**Assignment**: Once you find the line with "ring dip: (388, 303)" in the listing below, set down exactly every line from it through the line with "pinky tip: (139, 175)", but no pictures.

**Provided data**:

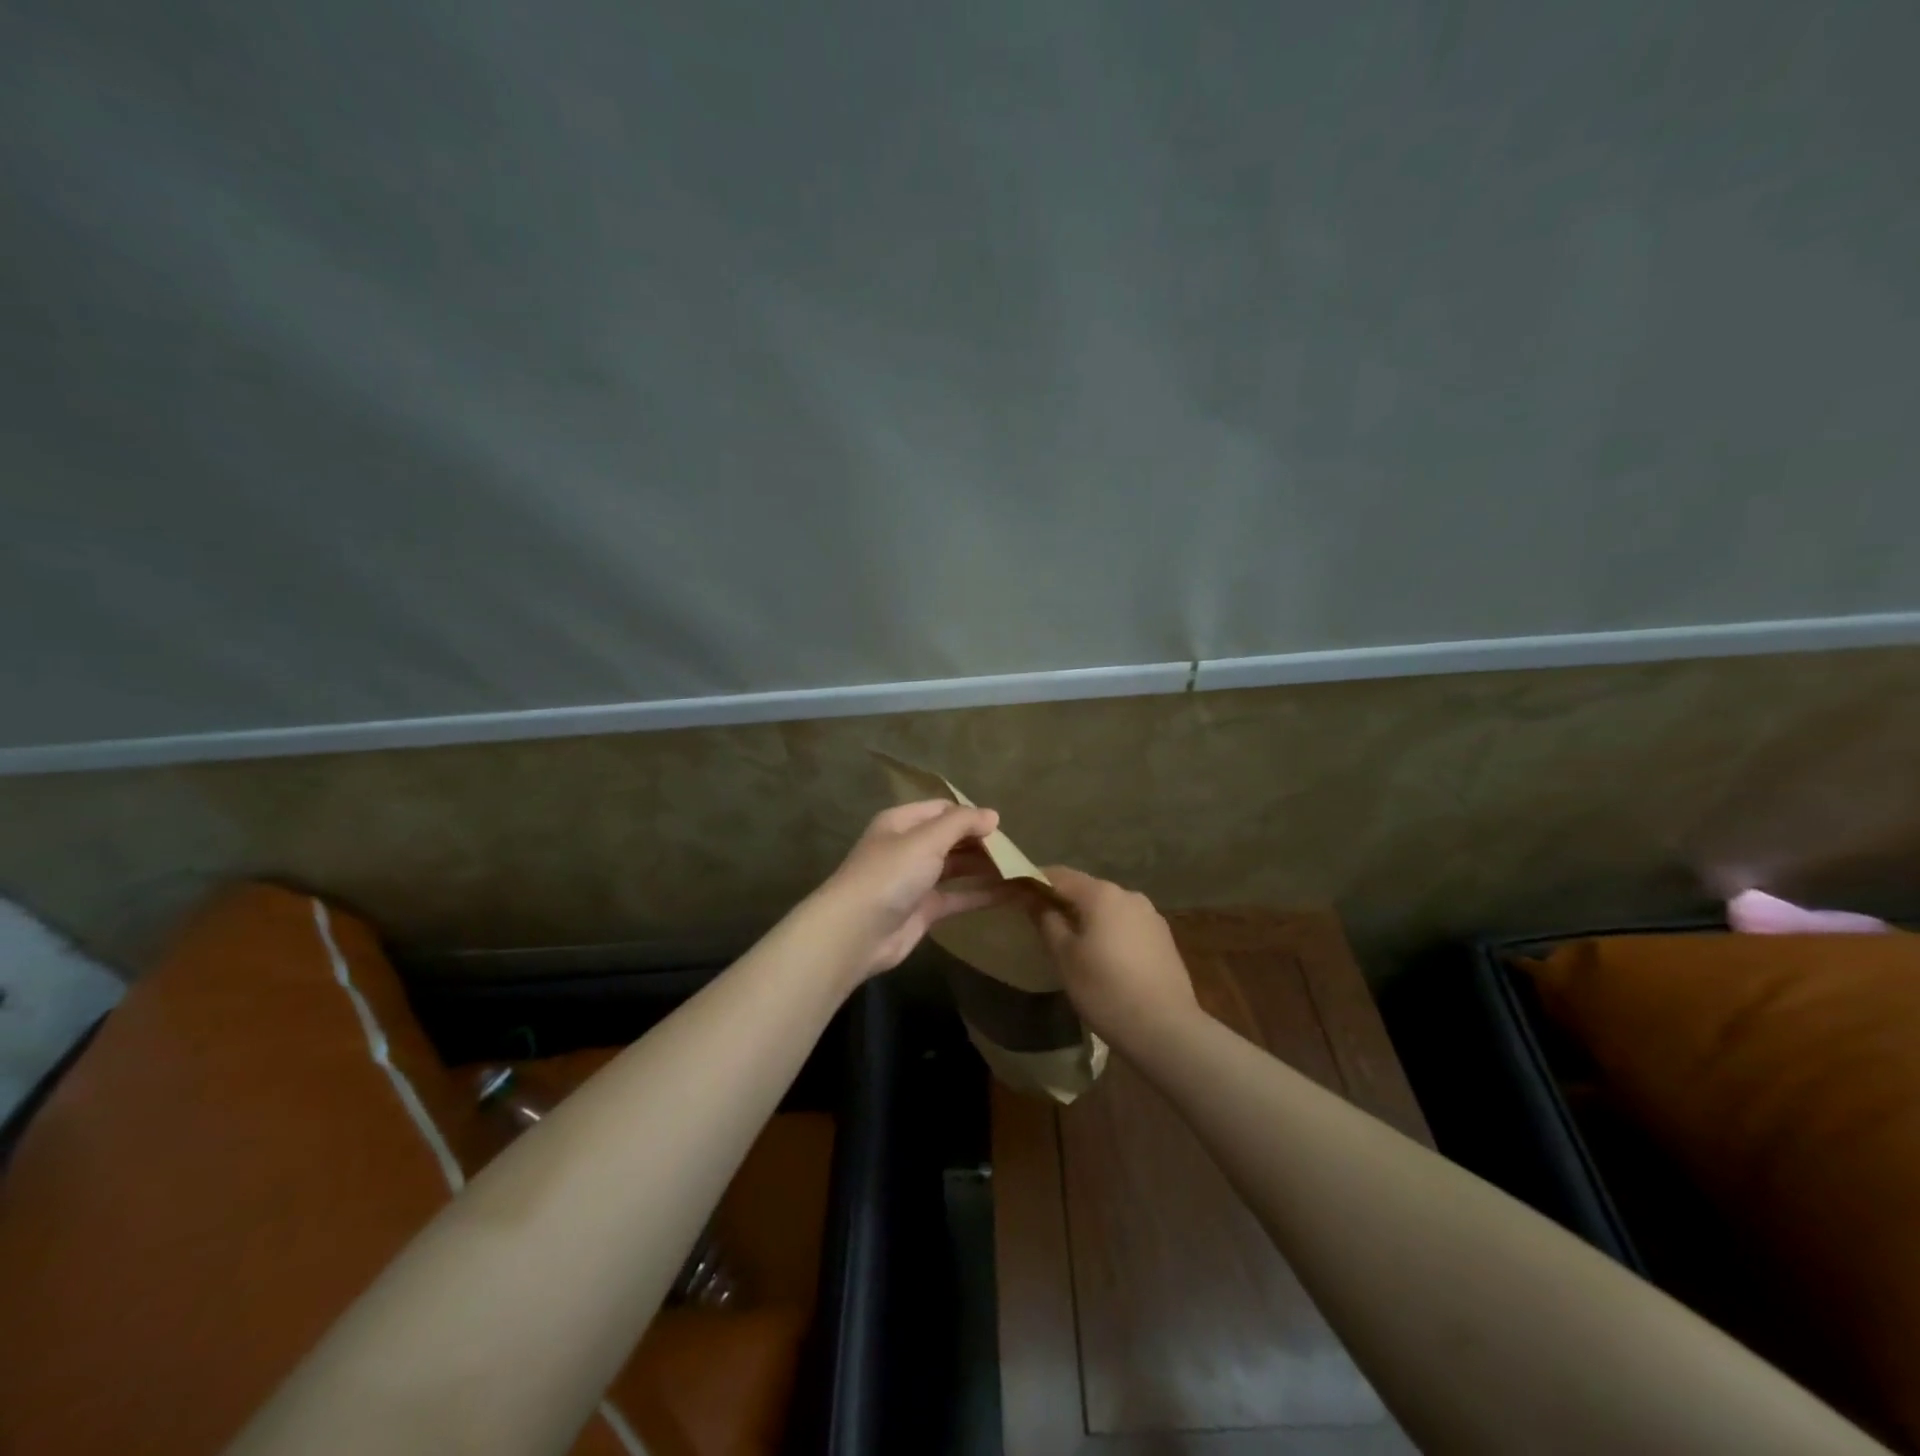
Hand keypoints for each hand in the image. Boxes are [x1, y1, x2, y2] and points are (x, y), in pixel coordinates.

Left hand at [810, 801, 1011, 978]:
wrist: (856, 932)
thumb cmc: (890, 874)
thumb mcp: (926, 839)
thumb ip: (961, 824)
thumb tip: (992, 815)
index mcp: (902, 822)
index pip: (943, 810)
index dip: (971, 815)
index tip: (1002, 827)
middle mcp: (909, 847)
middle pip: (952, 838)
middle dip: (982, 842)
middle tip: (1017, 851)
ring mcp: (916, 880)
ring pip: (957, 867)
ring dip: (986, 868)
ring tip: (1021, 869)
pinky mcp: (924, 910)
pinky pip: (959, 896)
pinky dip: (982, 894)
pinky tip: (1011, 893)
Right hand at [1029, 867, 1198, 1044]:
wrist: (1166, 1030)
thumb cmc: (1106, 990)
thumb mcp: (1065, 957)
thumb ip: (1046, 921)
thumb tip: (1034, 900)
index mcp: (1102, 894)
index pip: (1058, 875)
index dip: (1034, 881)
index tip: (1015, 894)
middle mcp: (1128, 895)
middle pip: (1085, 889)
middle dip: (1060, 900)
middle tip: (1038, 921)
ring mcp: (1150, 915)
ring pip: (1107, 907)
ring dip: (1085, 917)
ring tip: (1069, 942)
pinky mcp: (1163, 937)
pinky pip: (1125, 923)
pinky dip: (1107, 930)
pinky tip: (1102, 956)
...
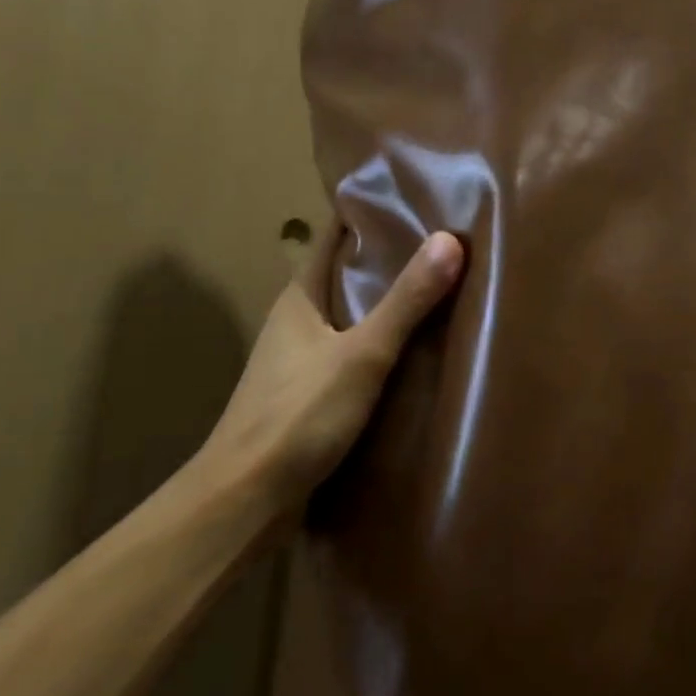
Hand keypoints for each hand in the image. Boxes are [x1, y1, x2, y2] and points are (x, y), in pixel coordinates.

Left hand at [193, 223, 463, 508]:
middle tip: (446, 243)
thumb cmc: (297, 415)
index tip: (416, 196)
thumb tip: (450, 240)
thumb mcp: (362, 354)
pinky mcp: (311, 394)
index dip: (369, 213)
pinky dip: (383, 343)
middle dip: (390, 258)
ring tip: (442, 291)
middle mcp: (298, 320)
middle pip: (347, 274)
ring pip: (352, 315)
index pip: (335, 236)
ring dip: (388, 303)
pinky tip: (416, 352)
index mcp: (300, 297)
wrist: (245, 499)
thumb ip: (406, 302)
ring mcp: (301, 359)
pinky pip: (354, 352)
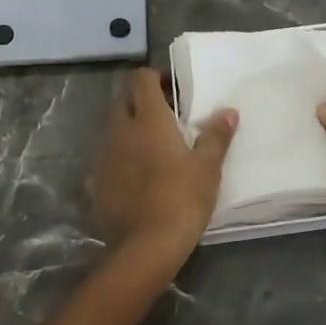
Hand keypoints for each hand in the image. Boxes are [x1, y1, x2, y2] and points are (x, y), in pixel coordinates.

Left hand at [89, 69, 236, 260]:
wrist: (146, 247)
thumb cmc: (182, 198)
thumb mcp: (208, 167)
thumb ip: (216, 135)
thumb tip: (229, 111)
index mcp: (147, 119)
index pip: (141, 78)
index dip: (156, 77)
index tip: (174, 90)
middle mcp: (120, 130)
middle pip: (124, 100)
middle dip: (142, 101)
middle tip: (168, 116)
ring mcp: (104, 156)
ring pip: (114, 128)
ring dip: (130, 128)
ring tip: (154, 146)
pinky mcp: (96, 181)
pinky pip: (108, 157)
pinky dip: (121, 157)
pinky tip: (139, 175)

**Response to this task**:
ring dip: (388, 303)
pinky tip: (416, 352)
index mcp: (300, 297)
wrist: (245, 499)
thumb ip: (406, 302)
ring mcp: (301, 359)
pinky pip: (354, 352)
Hand keypoints for each hand in the image. Boxes are [x1, y1, x2, y2] and points are (x, y), in pixel coordinates.

Left hand at [89, 69, 236, 260]:
wrist: (146, 247)
thumb cmc: (182, 198)
thumb mcp: (208, 167)
thumb ip: (216, 135)
thumb tip: (229, 111)
index mcp: (147, 119)
index pip: (141, 78)
index dip: (156, 77)
index tip: (174, 90)
middle mcp: (120, 130)
middle pip: (124, 100)
middle dip: (142, 101)
middle tip: (168, 116)
ring mcp: (104, 156)
ring pip: (114, 128)
ring dip: (130, 128)
ring tip: (154, 146)
pinky mcp: (96, 181)
pinky pip: (108, 157)
pinky dip: (121, 157)
pinky tip: (139, 175)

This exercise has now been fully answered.